By Mike Schmidt, AEM Industry Advisor Editor

Economic Outlook

While there’s no reason to expect the ag and construction sectors – and the overall economy – to experience downturns in the coming months, it seems safe to say growth has plateaued.

The United States is in the midst of well over 100 months of economic expansion – the second-longest-lasting period of expansion in the nation’s history. Barring unforeseen circumstances, the longest expansionary period in the history of the nation is an inevitability. And while there’s no real reason for AEM Director of Market Intelligence Benjamin Duyck to suggest a recession is imminent, it seems clear to him the U.S. and global economy are due for a slowdown sometime soon.

“We actually entered 2019 quite strong,” said Duyck, who presented at AEM’s Thinking Forward event in Chicago early last month. “There’s high business confidence, high consumer confidence, and unemployment is at a historical low. But we do have rising interest rates, and unemployment is so low it’s creating labor constraints. There’s obviously a slowdown coming – maybe 2020?”

Overall Economic Outlook

A number of economic indicators suggest a slowdown should be expected, said Duyck. Trade policy poses a tremendous risk toward the global gross domestic product (GDP), and it’s overtaking financial and economic risk. According to the Confidence Report, global GDP is forecast at 3.1 percent or 3.2 percent for 2019, or roughly the same as 2018.

Meanwhile, in terms of the U.S., tax reform has benefited the economy in the short term. However, according to Duyck, unfortunately those benefits have been undermined by recently implemented tariffs.

Also of significant note is rising interest rates.

“The Federal Reserve is tasked with guiding the economy and protecting it from overheating,” said Duyck. “Raising interest rates is the Fed’s main weapon when there is a recession, because then they can lower them again.”

Agriculture Outlook

The ag industry saw significant growth for several years leading up to 2013 or 2014, primarily driven by an uptick in farmland values. However, as commodity prices increased, so did production. And when that occurs, said Duyck, prices have nowhere to go but down.

"The question we always hear is 'When are commodity prices coming back up so farm income can as well?'" he continued. “Well, what we’ve seen with this ag downturn is it’s actually the end result of a bubble, and it’s unrealistic to expect (commodity prices to really shoot back up).”

Nevertheless, farm income is expected to climb 10 percent in 2019 (on the heels of 8 percent growth in 2018).

"When we look at the health of the U.S. farmer, we look at assets versus debt,” explained Duyck. “That ratio has been historically low for a long time.

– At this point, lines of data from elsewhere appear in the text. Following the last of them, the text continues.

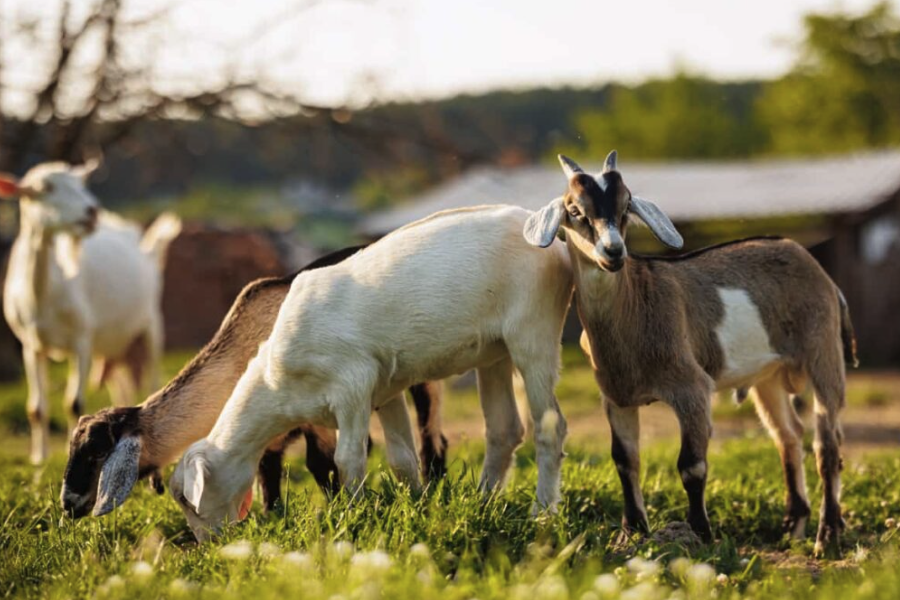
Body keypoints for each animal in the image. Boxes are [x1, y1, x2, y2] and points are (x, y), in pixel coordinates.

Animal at [0, 159, 183, 464]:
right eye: (45, 188)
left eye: (81, 183)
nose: (92, 211)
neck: (45, 291)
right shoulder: (30, 344)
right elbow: (36, 408)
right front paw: (39, 458)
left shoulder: (82, 339)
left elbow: (74, 403)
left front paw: (70, 452)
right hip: (112, 343)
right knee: (122, 386)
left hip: (150, 320)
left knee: (153, 377)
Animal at [59, 246, 446, 516]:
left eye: (97, 452)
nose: (68, 503)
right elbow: (266, 475)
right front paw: (271, 517)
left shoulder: (319, 414)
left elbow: (320, 464)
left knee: (431, 435)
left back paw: (436, 488)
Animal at [171, 205, 572, 540]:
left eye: (187, 500)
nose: (207, 544)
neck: (275, 386)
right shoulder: (385, 390)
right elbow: (402, 460)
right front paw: (416, 506)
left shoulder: (353, 385)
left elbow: (347, 459)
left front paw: (353, 515)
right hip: (494, 352)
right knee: (505, 429)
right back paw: (485, 501)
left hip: (533, 331)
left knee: (550, 428)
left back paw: (542, 512)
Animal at [528, 151, 856, 556]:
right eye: (575, 210)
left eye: (626, 205)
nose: (614, 251)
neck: (636, 303)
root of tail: (817, 269)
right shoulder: (617, 396)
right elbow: (625, 460)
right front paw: (632, 532)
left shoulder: (692, 388)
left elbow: (692, 465)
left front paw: (700, 534)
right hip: (769, 376)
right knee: (788, 435)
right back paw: (793, 525)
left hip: (823, 350)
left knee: (827, 443)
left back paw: (827, 535)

But it’s been slowly inching up 1 or 2 percent a year. The amount of working capital a farmer has this year is about 25 percent less than last year. There’s less money to buy new equipment, and the risk for solvency for farms is the highest it’s been since 2002. All that being said, we’re still at fairly low levels of debt-to-asset ratios. That puts farming in a fairly stable situation.”

Some survey respondents are optimistic, but most feel the market is being held back by political and trade turbulence. And while AEM members are still reporting equipment sales growth, they are much closer to zero than in the past, and optimism for the future is waning a bit. 

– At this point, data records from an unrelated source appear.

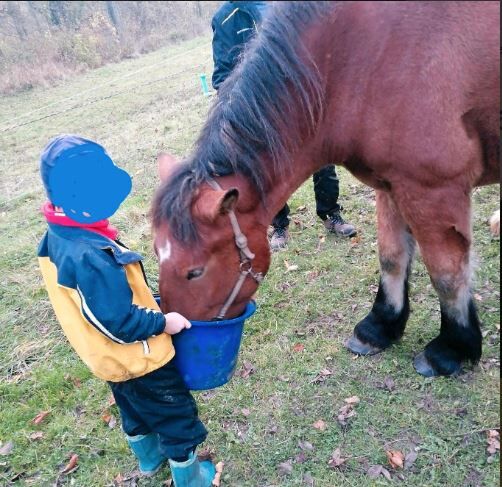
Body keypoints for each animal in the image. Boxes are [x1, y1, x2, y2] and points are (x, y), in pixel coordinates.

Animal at [151, 0, 500, 378]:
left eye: (194, 271)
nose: (176, 336)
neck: (363, 60)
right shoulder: (391, 185)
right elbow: (391, 257)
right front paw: (379, 328)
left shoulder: (433, 191)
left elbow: (447, 274)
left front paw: (452, 349)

Check out AEM's Thinking Forward podcast to learn more about how disruptive tech trends are impacting the industry. 

Construction Outlook

Steady and solid growth is expected in the construction industry, at least in the near term. Increases of 1.1 percent in 2017 and 1.9 percent in 2018 were significant, and the industry is expected to see 1 percent growth annually over the course of the next five years. Of course, this does not take into consideration unforeseen circumstances. 

“Most of this growth is being driven by residential, and we’ve seen double-digit growth over the course of the last seven years,” said Duyck. "With rising interest rates and construction costs, we expect this market to cool."

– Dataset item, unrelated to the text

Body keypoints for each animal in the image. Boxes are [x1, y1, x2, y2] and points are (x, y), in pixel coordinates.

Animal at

Non-residential construction growth increased only slightly in 2018, on the heels of tremendous growth in the years prior to 2017 in manufacturing and commercial. And, while the overall construction industry is poised for sustained success, most of the expected growth will be driven by residential construction.

Impact of Tariffs

AEM released an IHS Markit report in March to help shed light on the impact of tariffs on U.S. markets. According to the report, the tariffs will cost suppress U.S. jobs gains by 260,000 and lead to equipment price increases of 5-7 percent over the course of the next decade.

"Obviously, these tariffs have a strong effect on our industries – manufacturing, ag and construction,” said Duyck. “In a way, our industries are especially affected, because on the ag side, when the price of steel goes up, a piece of equipment becomes more expensive. But then we have retaliatory tariffs on soybeans, which has a negative effect on farm income. Not only does it become more expensive to produce equipment, and we can export less of it, the U.S. farmer has less money to buy it.”

The Bottom Line

2019 looks quite solid, but economic growth in the U.S. is poised to slow as soon as next year. And while a number of factors – business confidence, consumer confidence and low unemployment, to name a few – are driving growth in the short term, the impact of other factors (such as tariffs and higher interest rates) can’t be overlooked or discounted.